DATA:
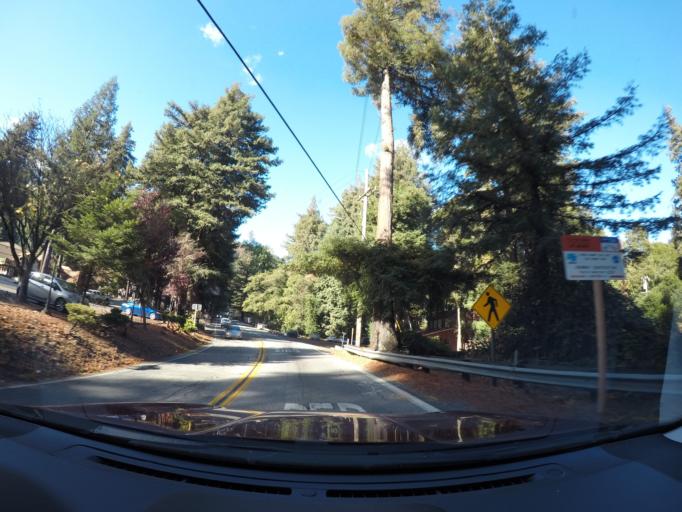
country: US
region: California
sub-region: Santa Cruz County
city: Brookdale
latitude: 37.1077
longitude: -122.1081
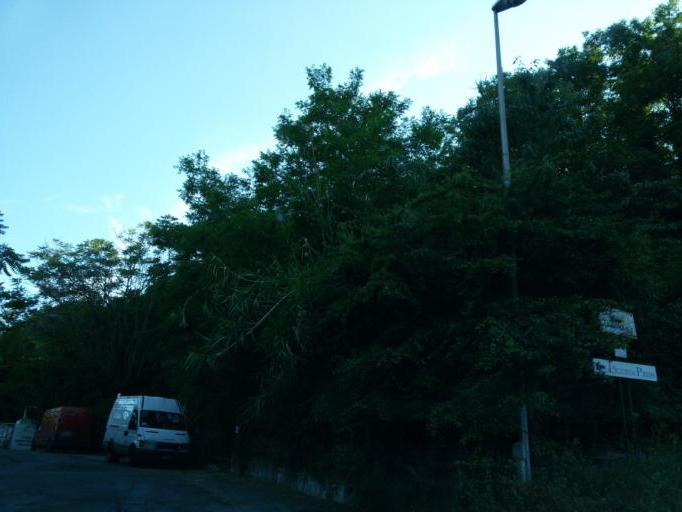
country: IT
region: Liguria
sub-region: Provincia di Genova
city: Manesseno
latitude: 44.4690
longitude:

REQUIRED TASK: List each line of the records that contains the string "region".

TASK OUTPUT:
region: California
sub-region: Santa Cruz County
region: Liguria
sub-region: Provincia di Genova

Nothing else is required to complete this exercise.